Joel Sinofsky Joel Sinofsky - 2 months ago 12
SQL Question

Manipulating data WITHIN excel using SQL

I have an excel report I am working on which uses VBA to manipulate data.

Although there isn't a reason I can't use VBA for my purposes, I would rather do it in SQL as I am much more proficient in that language. In order to do so, I am facing a couple of challenges and have simplified my problem to one easier to solve.

Say I have a Excel spreadsheet with the number 1 in cell A1, 2 in cell A2, and 3 in cell A3. In cell A4 I am trying to sum these, resulting in the number 6.

The SUM() function would get me the answer I would like, but not the way I want to go about it.

Instead here is what I am trying to do...

1) read cells A1->A3 into a table object (call this x) using VBA
2) declare a string variable and set it to 'SELECT SUM(column1) FROM x'
3) execute that sql string
4) store the results in cell A4


Is this a feasible way of going about things? If so, could an example be posted?

Answer Source

Yes, it can be done. No, it shouldn't be done. If you need the sum of 3 cells, compute the sum of 3 cells - Excel has built-in functions specifically made for this.

=SUM(A1:A3)

Type that in [A4] and you'll get your sum without writing any code, in the most efficient way possible, and without surprising the Hell out of anyone looking at what you've done.


Still not convinced? Okay. Have a seat, grab some pop-corn, and enjoy the ride.

read cells A1->A3 into a table object (call this x) using VBA

Excel isn't a database, it doesn't have tables - not in the way you mean the word "table". But that's no showstopper.
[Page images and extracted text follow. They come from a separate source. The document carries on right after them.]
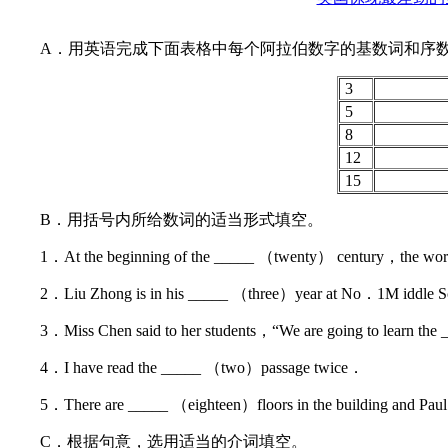
A．用英语完成下面表格中每个阿拉伯数字的基数词和序
3
5
8
12
15
B．用括号内所给数词的适当形式填空。
1．At the beginning of the _____ （twenty） century，the worl
2．Liu Zhong is in his _____ （three）year at No．1M iddle 
3．Miss Chen said to her students，“We are going to learn t
4．I have read the _____ （two）passage twice．
5．There are _____ （eighteen）floors in the building and Pau
C．根据句意，选用适当的介词填空。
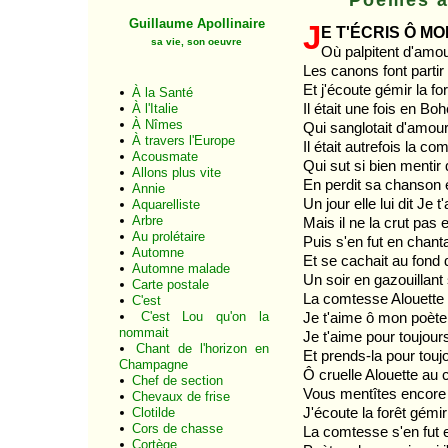
Guillaume Apollinaire
J
e t'écris ô m
sa vie, son oeuvre
Où palpitent d'amo
Les canons font parti
Et j'écoute gémir la f
À la Santé
Il était une fois en B
À l'Italie
À Nîmes
Qui sanglotait d'amour 
À travers l'Europe
Il était autrefois la c
Acousmate
Qui sut si bien mentir q
Allons plus vite
En perdit sa chanson 
Annie
Un jour elle lui dit Je
Aquarelliste
Arbre
Mais il ne la crut pas e
Au prolétaire
Puis s'en fut en chanta
Automne
Et se cachait au fond 
Automne malade
Un soir en gazouillant so
Carte postale
La comtesse Alouette 
C'est
C'est Lou qu'on la
Je t'aime ô mon poète e
nommait
Je t'aime pour toujours
Chant de l'horizon en
Et prends-la pour tou
Champagne
Ô cruelle Alouette au 
Chef de section
Vous mentîtes encore 
Chevaux de frise
J'écoute la forêt gémi
Clotilde
Cors de chasse
La comtesse s'en fut et
Cortège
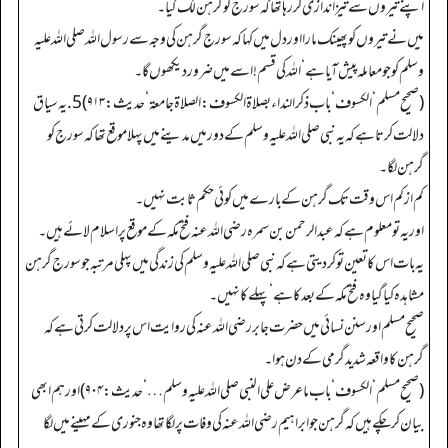
اپنے تیروں سے تیز اندازی کر رہا تھا کہ سورج کو گرہن لگ گیا۔
میں نے تیروں کو پھینک مارا اور دل میں کہا کہ سورج گرہن کی وجہ سے رسول اللہ صلی اللہ علیہ
وسلم کو جو معاملہ پیش آیا ہے‘ اللہ کی قسم! اسے میں ضرور دیکھوں گا۔
(صحیح مسلم‘ الکسوف‘ باب ذکر النداء بصلاۃ الکسوف: الصلاۃ جامعۃ‘ حدیث: ۹۱۳) 5. یہ سیاق
دلالت کرتا ہے کہ یہ نبی صلی اللہ علیہ وسلم کے دور میں مدینے میں پہلا موقع تھا کہ سورج کو
گرہن لگا۔
کم از کم اس وقت تک گرہن کے بارے میں کوئی حکم ثابت نہیں۔
اور یہ تو معلوم ہے کہ عبدالرحمن بن سمرہ رضی اللہ عنہ فتح مکہ کے موقع پر اسلام لائے ہیں۔
یہ بات اس کا تعین تو کر دیتی ہے کہ نبی صلی اللہ علیہ وسلم کی زندگی میں پہلی مرتبہ جو سورج گرہن
مشاہدہ کیا گیا وہ فتح مکہ کے بعد کا ہے‘ پہلے کا نہیں۔
صحیح مسلم اور سنن نسائی میں حضرت جابر رضی اللہ عنہ کی روایت اس پر دلالت کرتی ہے کہ
گرہن کا واقعہ شدید گرمی کے دن ہوا۔
(صحیح مسلم‘ الکسوف‘ باب ماعرض علی النبي صلی اللہ علیہ وسلم …‘ حدیث: ۹۰۴) اور ہم ابھی
بیان کر چکے ہیں کہ گرہن جو ابراہیم رضی اللہ عنہ کی وفات پر لگا تھا وہ جنوری کے مہینے میں لگا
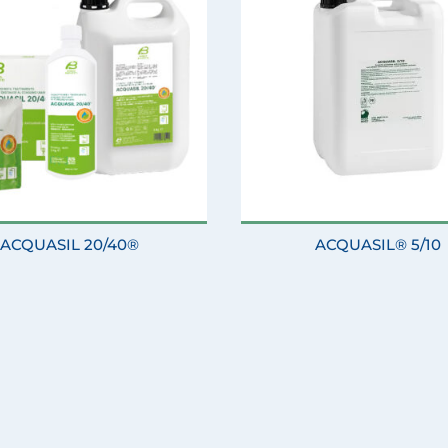
ACQUASIL 20/40®
ACQUASIL® 5/10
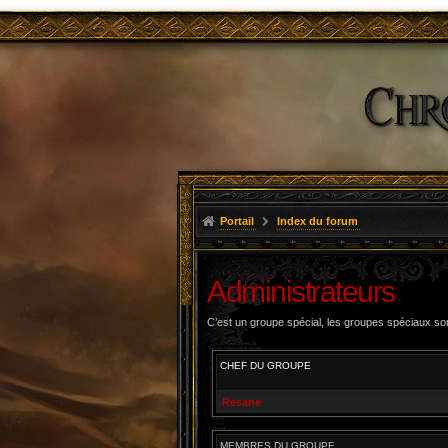
Portail
Index du forum
Administrateurs
C’est un groupe spécial, les groupes spéciaux son
CHEF DU GROUPE
Resane
MEMBRES DU GROUPE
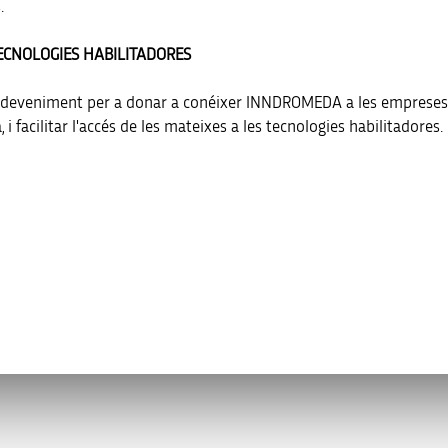
.
TECNOLOGIES HABILITADORES
un esdeveniment per a donar a conéixer INNDROMEDA a les empreses
 facilitar l'accés de les mateixes a les tecnologies habilitadores.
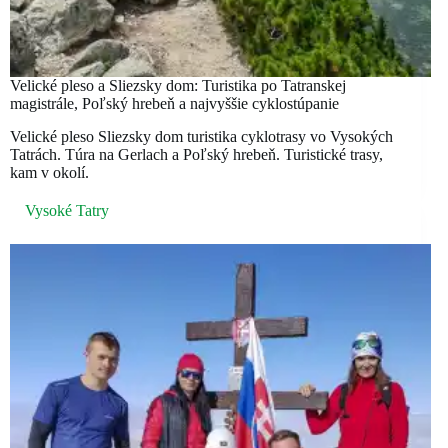
Velické pleso a Sliezsky dom: Turistika po Tatranskej
magistrále, Poľský hrebeň a najvyššie cyklostúpanie
Velické pleso Sliezsky dom turistika cyklotrasy vo Vysokých
Tatrách. Túra na Gerlach a Poľský hrebeň. Turistické trasy,
kam v okolí.
Vysoké Tatry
Say your workbook has 3 sheets, code-named Sheet1, Sheet2 and Sheet3 (that's the default anyway). So you have Sheet1!A1:A3 populated with some numbers that you want to SUM up using , because... doesn't matter why, just because.

Since we want the sum to be written into Sheet1!A4, we won't be using Sheet1 as our "table" - rather we'll treat it as our output.

So we'll copy Sheet1!A1:A3 to Sheet2:

Sheet2.Range("A1").Value = "Values" 'our column header
Sheet1.Range("A1:A3").Copy Sheet2.Range("A2") 'our values

Next, we need something that can treat Sheet2 as a "table", and execute SQL queries against it. So we'll set up an ADODB/OLEDB connection to Sheet2, execute the SQL query, get a Recordset object with the results, and then dump the value into Sheet1!A4.

Sloppy late-bound code doing this would look like this:

Public Sub OverkillSum()

    Dim connection As Object
    Set connection = CreateObject("ADODB.Connection")
    connection.Open "Provider=Microsoft.Jet.OLEDB.4.0;" & _
                    "Data Source=" & ThisWorkbook.FullName & ";" & _
                    "Extended Properties=""Excel 8.0;HDR=Yes;"";"

    Dim recordset As Object
    Set recordset = connection.Execute("SELECT SUM(Values) As Total FROM [Sheet2$]")

    Sheet1.Range("A4").Value = recordset.Fields("Total").Value
    recordset.Close
    connection.Close

End Sub

Note that the connection string requires ThisWorkbook.FullName, so that won't work in a throw-away workbook that you haven't saved yet.

Between what's above, and =SUM(A1:A3) in cell A4, the design decision should be a no-brainer.

  • Late-bound calls get resolved at run-time. This is overhead that can be avoided by referencing the ADODB type library and using ADODB.Connection and ADODB.Recordset types instead of working with Object interfaces.
  • Connection to the workbook is also extraneous run-time overhead.
  • Querying the worksheet through OLEDB is absolutely not justified for computing the sum of 3 values.
  • You need to remember to clean up your connections and recordsets!
  • Don't do that.
  • Just don't.
  • Sheet1.Range("A4").Value = Application.WorksheetFunction.Sum(Sheet1.Range("A1:A3")) is the one-liner equivalent of the native Excel worksheet function solution - that's still overkill, but at least it remains in the realm of Excel and doesn't involve flying to the Moon and back.
  • Did I say don't do that?

This type of solution is useful for other purposes, e.g. when you have a workbook laid out as a table, that contains information that should live in a database but somehow lives in an Excel worksheet, with so much data that opening it through Workbooks.Open and computing a complex aggregate (perhaps involving WHERE and GROUP BY clauses) would be inefficient with SUMIFS or other non-SQL means.